Duygusal İlişkilerde Bağımlılık
Psikolojik değerlendirmelerde, zaman zaman ilişkisel bir bağımlılık halinden söz etmek mümkün olabiliyor. Bu bağlamda, duygusal ve fiziksel zorlanma ve yoksunlukların, sosyal ilişkilerde bozulmaların yaşandığı durumları ilişkisel bir bağımlılık gibi formüle etmek olası.
İlişkiler ve iletişimler kişileri mutlu edebilmek için var olması gerekir fakat başta çok mutluluk veren bir ilişkiymiş gibi görünen senaryoda kısa bir süre sonra, bir yerlerde bir terslik olduğunu fark etmeye başlarız. Aslında her iki taraf da bunu hisseder.
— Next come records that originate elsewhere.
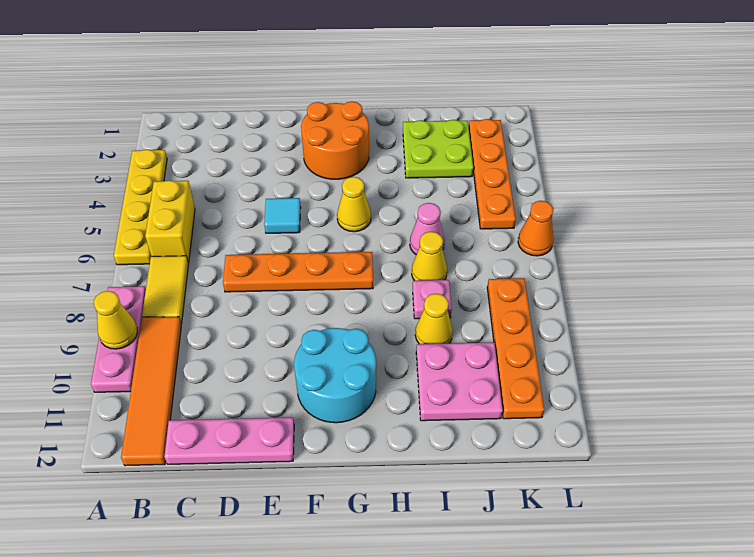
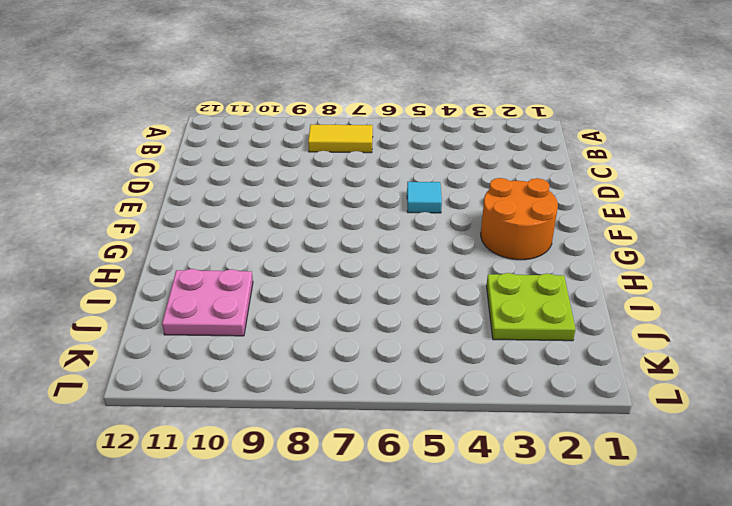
none -> yellow plate A3:A6 level 1
none -> pink plate A8:A10 level 1
none -> yellow brick B5:B6 level 1

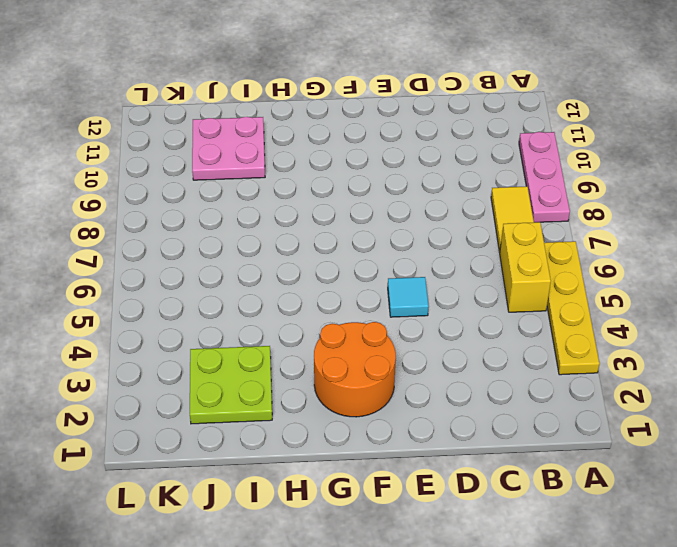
none -> orange tile B9:B12 level 1
none -> pink plate C12:E12 level 1
none -> orange plate D7:G7 level 1

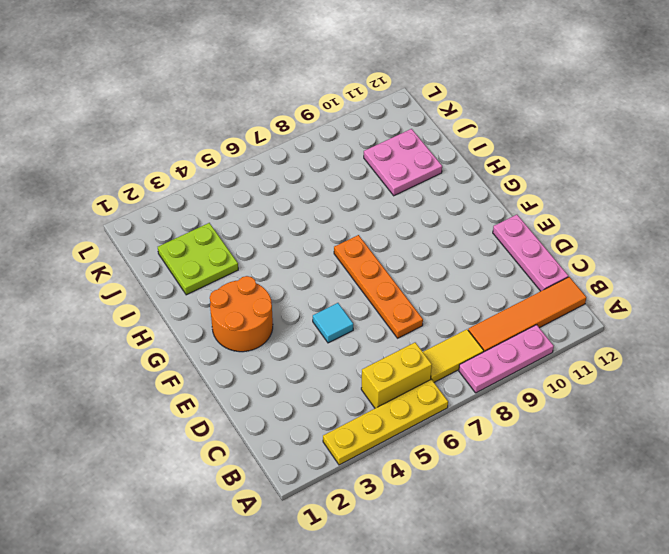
none -> cyan round brick F10:G11 level 1
none -> yellow cone G5 level 1
none -> pink cone I6 level 1

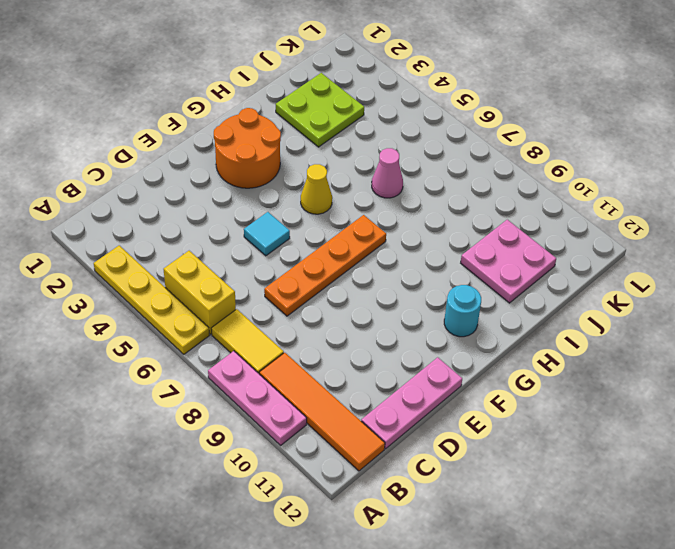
cyan round brick G11 level 1 -> cyan round brick F10:G11 level 1
none -> yellow cone I7 level 1
none -> pink plate I8 level 1
none -> yellow cone I9 level 1

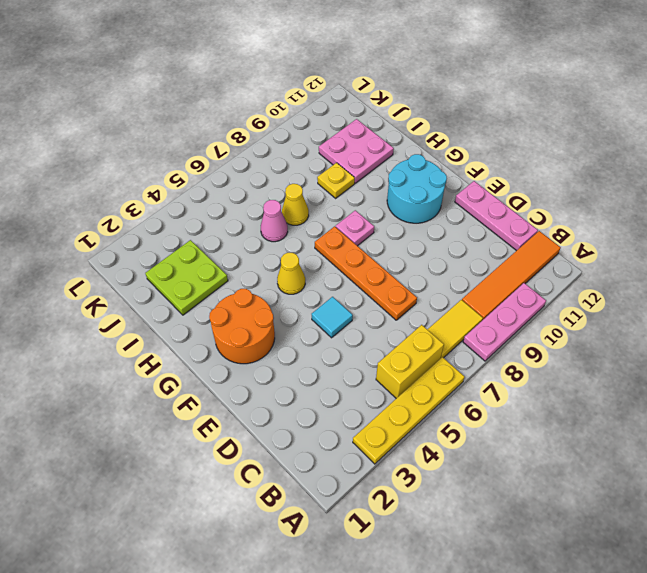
pink plate G8 level 1 -> pink plate I8 level 1
yellow plate I9 level 1 -> yellow cone I9 level 1
none -> orange plate K2:K5 level 1
none -> orange plate K8:K11 level 1
none -> orange cone L6 level 1

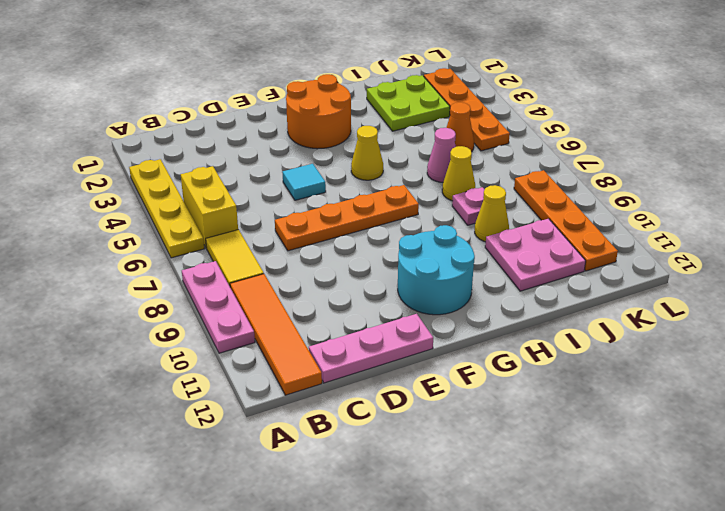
orange cone J5 level 1 -> orange cone L6 level 1
none -> yellow cone A9 level 2

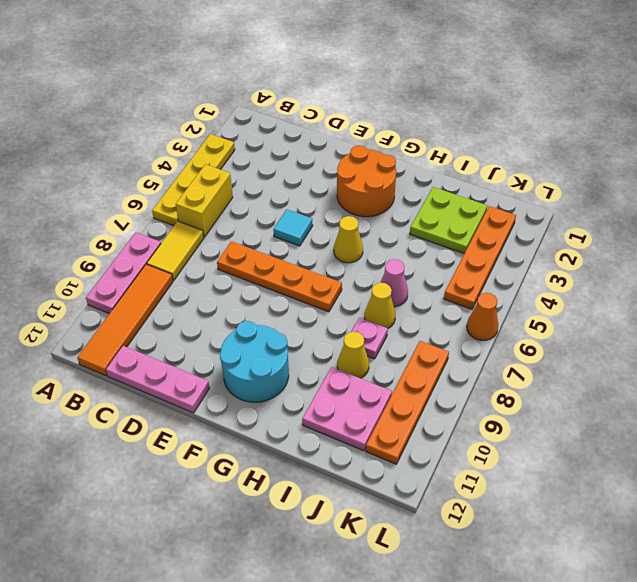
none -> yellow cone A9 level 2

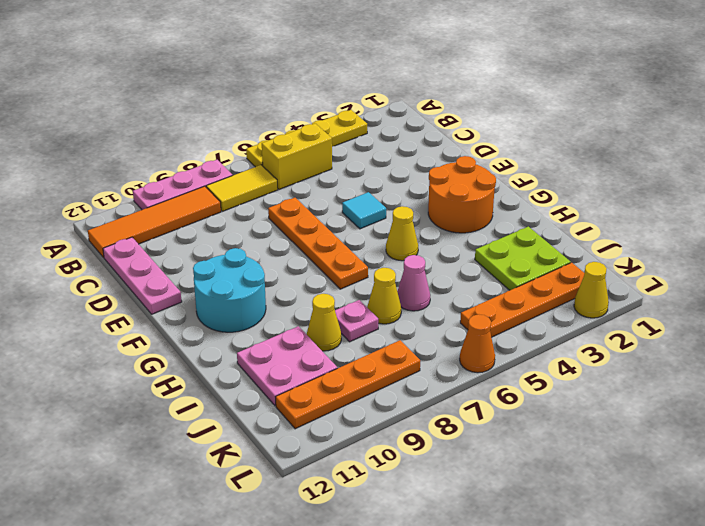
yellow cone L2 level 1 -> yellow cone A9 level 2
Bağımlı ilişki örüntülerine sahip olan kişi kendi içinde sürekli öfke, kızgınlık, kaygıya karşı kontrol etme güdüleri, kaybetme ve terk edilme endişesi gibi yoğun duygular içerisindedir.
Kendi içsel dünyasında çok fazla karmaşa yaşarken mutlu olma şansı oldukça azdır çünkü hep karşı tarafı düşünmek ve onunla ilgili meseleleri çözmek zorundadır. Bağımlı olunan kişi de artık karşı taraftan gelen bu kadar yoğun ilgi ve sorumluluk duygusu ile gelebilecek suçluluk ile kendisini mutlu ve huzurlu hissedemez. İlişkilerde bağımlılık tahterevallinin iki ucu gibidir. Bir kişi diğerine çok fazla ilgi gösterirse önce karşı tarafın çok hoşuna gider. Fakat bir yere kadar.
Bağımlı ilişki örüntülerine sahip olan kişi rahatlayabilmek amacıyla yakınlık kurma çabasını karşı tarafa fazlaca ilgi göstererek, değerli hissettirerek göstermeye çalışır. Bu yakınlık çabasının karşı taraftan da verilmediğini fark ettiğinde telaşlanır ve ilgi trafiğini arttırmaya çalışır. Bu telaşlı anda ise diğer taraf partnerini nasıl sakinleştireceğini bilemeyebilir. Dolayısıyla sorumluluk duygusuna eşlik eden bir suçluluk duygusu deneyimlemeye başlar ve bu duygudan uzaklaşmak için ilişkiden uzaklaşmaya çalışabilir.
Bazen de herkese bağımlılık geliştirir çünkü kişinin kendi başına hareket etme ve karar verme yetisi yoktur. O zaman da bunu çevresinde bulunan herkese aktarır. Bu “Onsuz hareket edememe ya da bir başkası olmadan hareket edememe” demektir.
Bu aslında karşısındaki kişiyi sürekli kontrol etme ihtiyacıdır. “Burada mı? Hala orada benimle bağlantıda mı? Beni görüyor mu? Hiçbir şey yapamaz hayatındaki “o” insan olmadan, ondan haber alamadığı müddetçe de gün içerisindeki fonksiyonelliğini kaybeder. O kişi artık sizin hayatınızda ihtiyacınız olduğunda ulaşabileceğiniz bağlı olduğunuz bir insan değil, aksine hayatınızdaki bağımlı olduğunuz bir “nesneye” dönüşmüştür.